EXERCISE DETAILS. Extract every line in the items below that contains the string "Blue", and treat uppercase and lowercase letters as different.

RECORDS SHOWN.
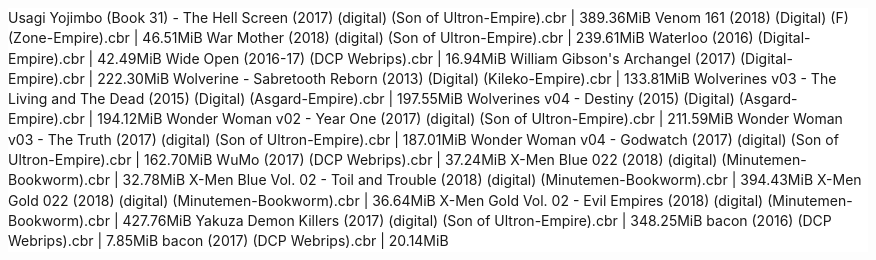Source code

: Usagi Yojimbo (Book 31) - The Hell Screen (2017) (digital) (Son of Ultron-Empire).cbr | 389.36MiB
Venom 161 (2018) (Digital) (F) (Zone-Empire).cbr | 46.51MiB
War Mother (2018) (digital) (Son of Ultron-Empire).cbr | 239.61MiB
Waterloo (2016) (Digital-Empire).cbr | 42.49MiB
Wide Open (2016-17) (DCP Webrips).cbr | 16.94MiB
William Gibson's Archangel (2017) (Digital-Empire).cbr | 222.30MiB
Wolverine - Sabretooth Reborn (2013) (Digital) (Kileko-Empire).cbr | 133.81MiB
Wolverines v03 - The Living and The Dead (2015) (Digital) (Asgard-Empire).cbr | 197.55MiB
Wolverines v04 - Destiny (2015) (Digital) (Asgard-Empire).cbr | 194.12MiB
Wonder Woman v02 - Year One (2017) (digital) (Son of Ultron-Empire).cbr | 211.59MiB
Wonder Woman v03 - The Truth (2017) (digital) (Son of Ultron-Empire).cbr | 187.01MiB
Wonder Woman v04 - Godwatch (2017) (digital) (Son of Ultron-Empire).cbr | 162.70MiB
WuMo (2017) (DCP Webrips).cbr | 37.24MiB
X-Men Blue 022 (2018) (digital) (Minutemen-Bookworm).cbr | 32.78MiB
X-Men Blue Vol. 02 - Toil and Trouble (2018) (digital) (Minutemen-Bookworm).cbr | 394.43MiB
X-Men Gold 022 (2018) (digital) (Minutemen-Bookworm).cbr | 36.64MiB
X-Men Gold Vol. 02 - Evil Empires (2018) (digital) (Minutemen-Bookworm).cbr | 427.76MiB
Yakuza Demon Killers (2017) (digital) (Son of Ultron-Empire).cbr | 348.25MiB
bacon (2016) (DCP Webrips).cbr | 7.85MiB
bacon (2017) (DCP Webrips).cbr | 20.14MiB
---
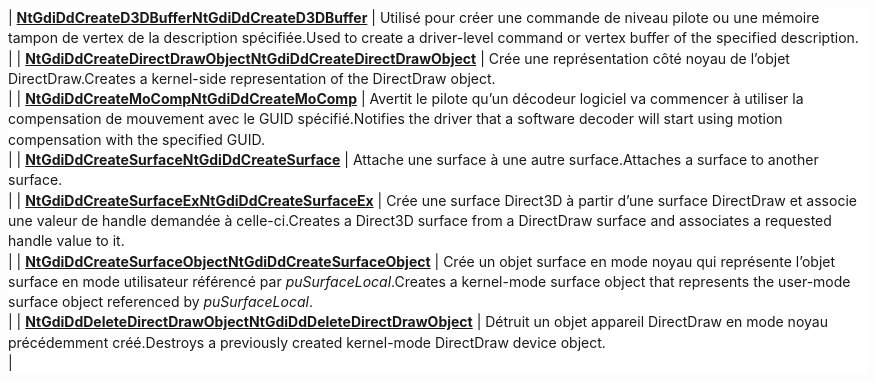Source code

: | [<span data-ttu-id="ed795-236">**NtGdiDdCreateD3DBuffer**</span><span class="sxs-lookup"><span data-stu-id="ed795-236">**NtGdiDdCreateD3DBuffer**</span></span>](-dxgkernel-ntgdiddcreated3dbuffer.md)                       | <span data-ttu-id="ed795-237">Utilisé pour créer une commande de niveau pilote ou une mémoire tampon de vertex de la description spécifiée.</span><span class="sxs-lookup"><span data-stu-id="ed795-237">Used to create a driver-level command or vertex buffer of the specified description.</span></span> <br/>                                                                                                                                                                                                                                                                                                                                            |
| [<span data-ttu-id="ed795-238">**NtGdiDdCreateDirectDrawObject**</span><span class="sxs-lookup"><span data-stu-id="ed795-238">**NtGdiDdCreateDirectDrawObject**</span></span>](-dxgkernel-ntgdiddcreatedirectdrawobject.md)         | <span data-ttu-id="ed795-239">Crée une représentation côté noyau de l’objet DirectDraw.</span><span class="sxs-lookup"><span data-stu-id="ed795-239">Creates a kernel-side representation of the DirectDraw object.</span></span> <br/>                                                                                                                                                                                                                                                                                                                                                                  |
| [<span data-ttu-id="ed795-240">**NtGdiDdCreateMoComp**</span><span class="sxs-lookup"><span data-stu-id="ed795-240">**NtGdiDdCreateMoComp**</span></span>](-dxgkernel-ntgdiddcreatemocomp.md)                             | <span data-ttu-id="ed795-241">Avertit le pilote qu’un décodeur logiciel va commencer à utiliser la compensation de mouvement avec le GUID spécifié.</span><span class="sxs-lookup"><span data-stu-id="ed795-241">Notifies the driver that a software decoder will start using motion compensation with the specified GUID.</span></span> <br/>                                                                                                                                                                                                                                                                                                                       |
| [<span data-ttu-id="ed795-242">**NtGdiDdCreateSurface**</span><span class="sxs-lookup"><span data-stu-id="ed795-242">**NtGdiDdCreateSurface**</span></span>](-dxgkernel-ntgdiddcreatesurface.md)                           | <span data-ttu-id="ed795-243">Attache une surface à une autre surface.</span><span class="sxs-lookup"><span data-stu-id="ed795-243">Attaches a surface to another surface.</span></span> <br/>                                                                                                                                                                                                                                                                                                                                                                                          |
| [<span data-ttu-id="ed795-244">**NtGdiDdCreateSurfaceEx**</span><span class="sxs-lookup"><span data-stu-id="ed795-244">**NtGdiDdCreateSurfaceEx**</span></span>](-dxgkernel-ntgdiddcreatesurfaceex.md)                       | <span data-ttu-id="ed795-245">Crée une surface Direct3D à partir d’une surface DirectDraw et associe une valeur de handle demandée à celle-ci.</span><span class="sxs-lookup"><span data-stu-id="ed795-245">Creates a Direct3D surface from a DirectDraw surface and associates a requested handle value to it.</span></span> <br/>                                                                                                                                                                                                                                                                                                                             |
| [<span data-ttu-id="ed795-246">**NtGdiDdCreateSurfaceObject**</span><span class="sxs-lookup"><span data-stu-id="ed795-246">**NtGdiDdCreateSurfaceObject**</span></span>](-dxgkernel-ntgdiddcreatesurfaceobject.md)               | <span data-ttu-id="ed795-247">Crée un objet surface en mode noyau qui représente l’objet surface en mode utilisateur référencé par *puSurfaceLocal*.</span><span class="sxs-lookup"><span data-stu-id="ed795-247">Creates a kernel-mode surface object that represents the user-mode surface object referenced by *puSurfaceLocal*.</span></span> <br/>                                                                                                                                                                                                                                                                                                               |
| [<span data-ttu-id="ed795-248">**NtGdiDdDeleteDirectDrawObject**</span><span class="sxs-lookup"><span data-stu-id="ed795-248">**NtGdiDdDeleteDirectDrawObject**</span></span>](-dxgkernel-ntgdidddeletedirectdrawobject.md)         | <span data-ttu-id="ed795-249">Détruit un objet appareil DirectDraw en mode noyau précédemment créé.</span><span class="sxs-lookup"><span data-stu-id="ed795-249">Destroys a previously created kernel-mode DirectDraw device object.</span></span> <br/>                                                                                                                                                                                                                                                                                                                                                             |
* * *
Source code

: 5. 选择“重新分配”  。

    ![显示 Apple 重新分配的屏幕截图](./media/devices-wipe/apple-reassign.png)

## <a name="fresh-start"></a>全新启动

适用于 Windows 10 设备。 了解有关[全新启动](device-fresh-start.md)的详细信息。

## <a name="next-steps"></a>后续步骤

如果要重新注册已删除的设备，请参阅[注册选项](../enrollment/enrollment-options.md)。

ANSWER TO THIS EXERCISE.
X-Men Blue 022 (2018) (digital) (Minutemen-Bookworm).cbr | 32.78MiB
X-Men Blue Vol. 02 - Toil and Trouble (2018) (digital) (Minutemen-Bookworm).cbr | 394.43MiB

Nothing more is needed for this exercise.